お題「後悔」「除湿器」「まな板」
「とうとうできたぞ。長年、頑張った甲斐があった」
「どうしたんですか、所長。偉く喜んでいらっしゃる」
「聞いてくれ、テンジロウ君。このたび私は、全自動まな板を開発することに成功したのだ。今後世のなかから包丁は消え、全ての料理の下ごしらえを、このまな板がやってくれる」
「それはすごいですね、所長。是非、特許を取り、世のなかに売り出しましょう。儲かることこの上なしですよ」
「そうか、そんなこともできるのか。テンジロウ君、僕はお金には興味がないから、そういうことはやっておいてくれるかね」
「わかりました、所長。所長は本当に開発がお好きですね」
その後全自動まな板は飛ぶように売れた。全国の主夫達は、料理の際に手を怪我することも無くなり、みんなが幸せになった。所長のところにも、テンジロウのところにも、一生働かなくてもよいほどのお金が転がり込んできた。
それから三年が経った頃。
「できた、できた。やはりお金があると開発が捗る。今回も素晴らしい出来だ」
「所長、また何か開発されたのですか」
「よくぞ聞いてくれた、テンジロウ君。今度のものは、世界除湿器と言うんだ」
「へえ、世界、ですか」
「これがあれば、世界はもう湿気にも、干ばつにも悩まされることはない」
「それは素晴らしいです。是非とも政府と掛け合って、世の平和のために動かしましょう」
「そうか、そんな使い道があるのかな。僕は開発以外のことに興味はないから、あとは頼んだよ」
その後、世界除湿器のおかげで、世界は平和になった。そして、次々と出される所長の発明により、人々は満たされ、悩みも全て無くなった。
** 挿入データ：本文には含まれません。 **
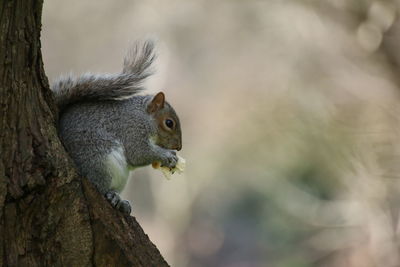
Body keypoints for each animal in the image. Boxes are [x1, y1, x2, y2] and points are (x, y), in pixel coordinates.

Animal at [50, 40, 182, 215]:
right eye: (169, 123)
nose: (179, 147)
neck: (143, 117)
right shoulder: (131, 130)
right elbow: (138, 153)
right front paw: (167, 155)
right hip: (99, 162)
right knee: (100, 186)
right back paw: (112, 196)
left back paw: (121, 202)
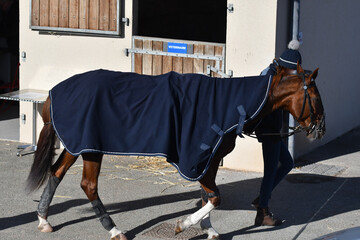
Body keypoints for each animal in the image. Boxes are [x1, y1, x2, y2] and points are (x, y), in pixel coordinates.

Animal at [26, 62, 326, 240]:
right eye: (315, 96)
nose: (320, 129)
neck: (228, 104)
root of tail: (55, 91)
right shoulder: (197, 158)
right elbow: (214, 197)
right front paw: (184, 225)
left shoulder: (207, 159)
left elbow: (208, 196)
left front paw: (210, 230)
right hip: (91, 149)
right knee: (88, 185)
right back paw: (114, 230)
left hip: (77, 145)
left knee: (57, 173)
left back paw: (43, 220)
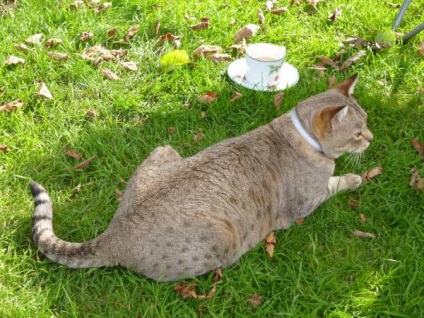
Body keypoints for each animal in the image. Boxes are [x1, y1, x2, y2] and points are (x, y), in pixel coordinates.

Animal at [29, 74, 372, 280]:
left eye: (367, 121)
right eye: (357, 134)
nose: (371, 138)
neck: (299, 133)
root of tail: (114, 233)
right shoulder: (305, 203)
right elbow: (337, 182)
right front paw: (356, 177)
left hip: (164, 149)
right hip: (225, 239)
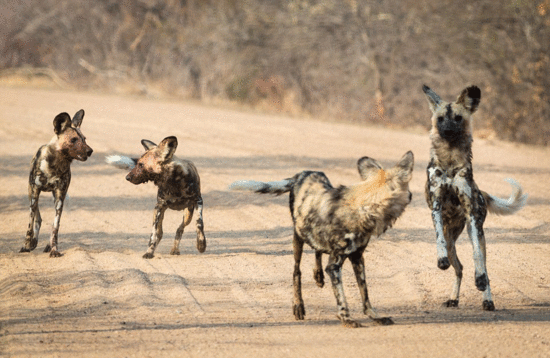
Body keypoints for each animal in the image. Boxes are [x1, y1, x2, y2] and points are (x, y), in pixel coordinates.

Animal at [20, 109, 94, 258]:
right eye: (73, 139)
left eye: (84, 139)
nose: (90, 151)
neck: (56, 164)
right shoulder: (35, 191)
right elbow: (30, 224)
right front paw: (26, 246)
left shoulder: (60, 196)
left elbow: (55, 227)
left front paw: (54, 249)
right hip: (31, 194)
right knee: (37, 217)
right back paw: (32, 243)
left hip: (54, 197)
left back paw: (46, 245)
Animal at [231, 151, 416, 328]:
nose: (412, 195)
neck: (365, 208)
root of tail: (302, 174)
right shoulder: (334, 266)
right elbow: (342, 298)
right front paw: (346, 319)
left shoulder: (357, 258)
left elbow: (365, 294)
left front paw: (375, 317)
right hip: (298, 237)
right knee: (296, 271)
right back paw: (298, 305)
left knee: (317, 249)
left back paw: (318, 275)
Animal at [424, 84, 528, 310]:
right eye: (440, 119)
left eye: (458, 118)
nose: (447, 131)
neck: (450, 160)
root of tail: (481, 191)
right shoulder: (436, 207)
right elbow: (439, 239)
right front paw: (441, 260)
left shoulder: (471, 214)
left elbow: (478, 257)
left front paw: (480, 280)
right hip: (452, 241)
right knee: (458, 268)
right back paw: (453, 298)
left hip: (477, 232)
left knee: (481, 266)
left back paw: (487, 299)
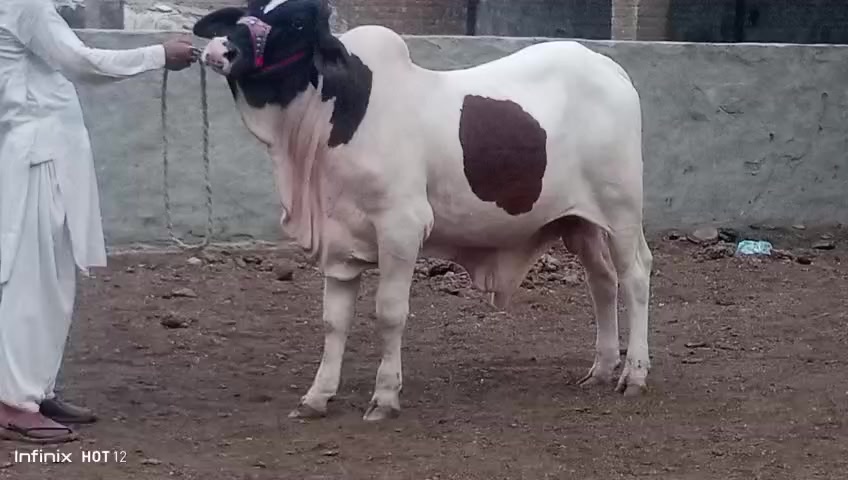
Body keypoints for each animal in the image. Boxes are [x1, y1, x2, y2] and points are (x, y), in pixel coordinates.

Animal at [192, 0, 653, 422]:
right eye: (250, 11)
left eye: (295, 23)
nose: (219, 49)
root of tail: (609, 68)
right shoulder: (338, 239)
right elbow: (333, 321)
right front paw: (317, 396)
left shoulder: (401, 227)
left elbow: (390, 313)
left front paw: (384, 396)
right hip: (579, 221)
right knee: (602, 281)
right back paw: (600, 369)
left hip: (622, 211)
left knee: (635, 276)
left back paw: (633, 374)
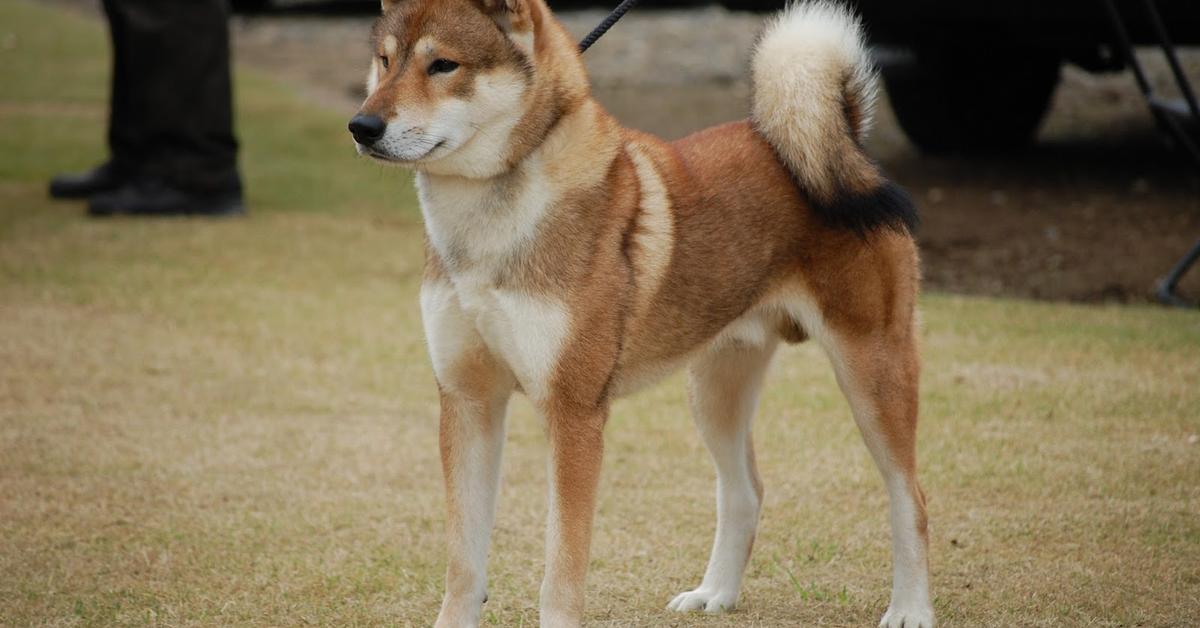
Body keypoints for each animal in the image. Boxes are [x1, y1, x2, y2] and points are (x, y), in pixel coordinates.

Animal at [350, 2, 931, 624]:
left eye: (443, 65)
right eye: (384, 61)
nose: (361, 126)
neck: (488, 225)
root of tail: (849, 141)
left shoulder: (574, 414)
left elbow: (560, 573)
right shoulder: (468, 400)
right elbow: (463, 565)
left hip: (871, 374)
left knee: (911, 499)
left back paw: (910, 607)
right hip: (715, 392)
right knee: (745, 492)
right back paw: (714, 593)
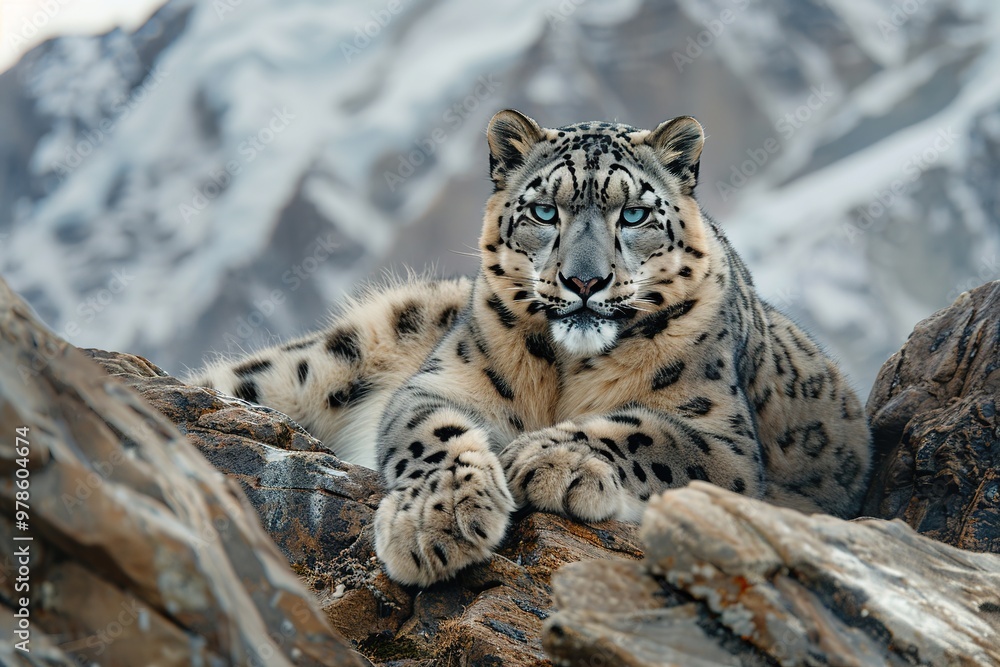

所長は独り、研究所の中をぐるぐると円を描いて歩き回っていた。
「困ったなあ。世のなかの不満がなくなると、開発する物がなくなってしまう。僕はもう、活きている意味が無いのだろうか」
時計の針が三本とも12を指した頃、所長はポンと手を打って「そうだ、昔の方が良かったと思わせる発明をすれば、また世のなかに不満が生まれるはずだ」満足そうにニッコリ笑うと、全世界後悔機の設計に取りかかった。
初回は、全てで30分かかりました。